Deux ans après la superbe édition Deluxe de “Nightclubbing”, Universal ressort cette fois “Warm Leatherette”, premier des trois albums enregistrés au studio Compass Point par la diva jamaïcaine.
On ne va pas se mentir : le chef-d’œuvre de Grace Jones, et accessoirement son album le plus populaire, c’est “Nightclubbing” (1981).
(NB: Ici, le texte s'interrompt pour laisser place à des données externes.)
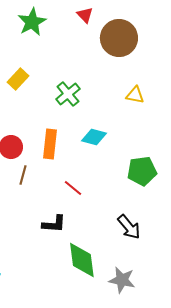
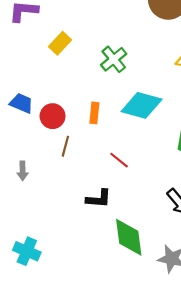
cyan diamond: (94, 137) -> (142, 105), size x1.5
orange rectangle: (50, 144) -> (94, 113), size x0.7

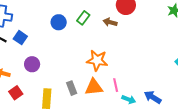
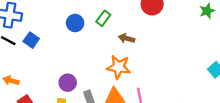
brown arrow: (110, 22) -> (127, 38), moved
purple circle: (32, 64) -> (68, 83), moved

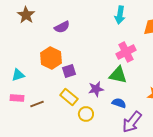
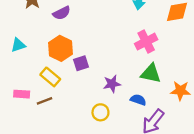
purple semicircle: (62, 27) -> (62, 13), moved
cyan triangle: (18, 75) -> (18, 45), moved
green triangle: (118, 75) -> (151, 74), moved
yellow rectangle: (69, 97) -> (50, 77), moved

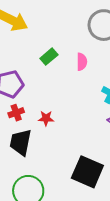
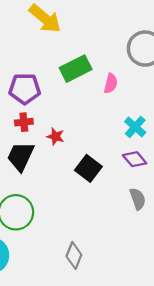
green rectangle: (49, 57) -> (76, 69), size x1.5
black square: (87, 172) -> (88, 168), moved, size x0.7

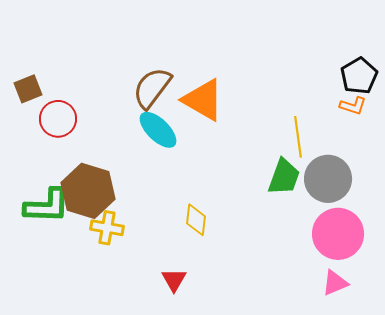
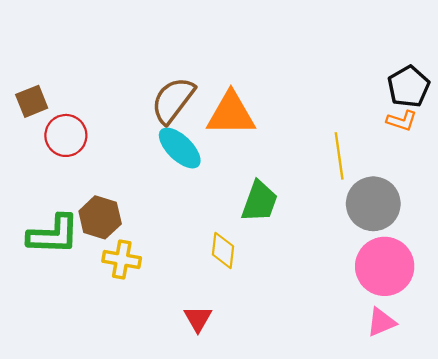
orange triangle: (203, 100) -> (231, 114), turned -30
green trapezoid: (284, 177) -> (259, 201), moved
brown hexagon: (88, 191) -> (100, 217), size x0.7

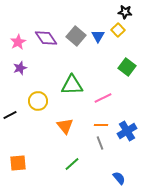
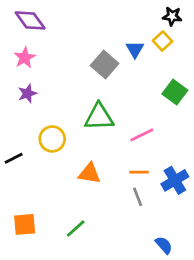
gray square: (76, 36) -> (105, 65), moved
purple diamond: (46, 38) -> (30, 20), moved
orange triangle: (65, 126) -> (89, 173), turned -42
green line: (72, 164) -> (76, 229), moved

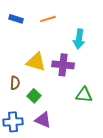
Pour autant, sans “Warm Leatherette” pas de “Nightclubbing”, car lors des séances de cet album qui inaugurait une trilogie presque culte – “Living My Life” est hélas nettement moins inspiré – que la chanteuse a commencé la plus décisive de ses mues artistiques.
Avant d’enregistrer “Warm Leatherette”, Grace Jones était toujours un mannequin qui défrayait la chronique grâce aux géniales photos de l’homme de sa vie, Jean-Paul Goude, mais aussi une diva disco en perte de vitesse qui voyait de moins en moins souvent – discographiquement parlant – La vie en rose (la reprise du standard d’Edith Piaf est l’un de ses plus grand tubes seventies).
Dans “Warm Leatherette”, via le flair des producteurs Chris Blackwell et Alex Sadkin, son répertoire est plus que jamais dominé par les reprises transformistes. New wave anglaise (le très sensuel Private Life des Pretenders, pépite white reggae signée Chrissie Hynde, le synthético-robotique Warm Leatherette de The Normal), pop glam chic et funky (Love Is The Drug de Roxy Music), soul vintage (The Hunter Gets Captured By The Game de Smokey Robinson, créé en 1967 par les Marvelettes) et même chanson française (Pars du grand Jacquot, Jacques Higelin).
Mais c’est avant tout un exceptionnel groupe qui se met en place lors des séances de “Warm Leatherette”. Avec, entre autres, Barry (White) Reynolds à la guitare (soliste inspiré dans Private Life, rythmicien créatif par ailleurs), Wally Badarou aux claviers (toujours aussi subtil et inventif) et, of course, les fantastiques Robbie Shakespeare (basse boa) et Sly Dunbar (batterie baobab), l’insécable section rythmique qui a donné à la pulsation caoutchouteuse du reggae ses lettres de noblesse crossover.
Si “Warm Leatherette” n’atteint pas les sommets de “Nightclubbing”, c’est parce qu’il est moins marqué par la perfection sereine que par l’urgence de la remise en question : le changement c’était maintenant pour Miss Grace Jones, et au passage deux ou trois titres moins inspirés empêchent d’adhérer totalement à cet album. Paradoxe : hormis la reprise de Private Life saluée par Chrissie Hynde elle-même, le meilleur moment de ces séances inaugurales aux Bahamas est une autre reprise, She’s Lost Control de Joy Division, dont Grace Jones sublime la noirceur originelle en y ajoutant la beauté ténébreuse de son phrasé de chanteuse de cabaret rétro-futuriste.
Reste que cette édition réellement Deluxe de “Warm Leatherette” (joli coffret simili-cuir, copieux livret, liner notes savantes) s’impose à tous les adorateurs de “Nightclubbing”, ne serait-ce que pour la qualité des bonus tracks disséminés sur le second cd bonus.
CD “Warm Leatherette” (2 CD Island / Universal).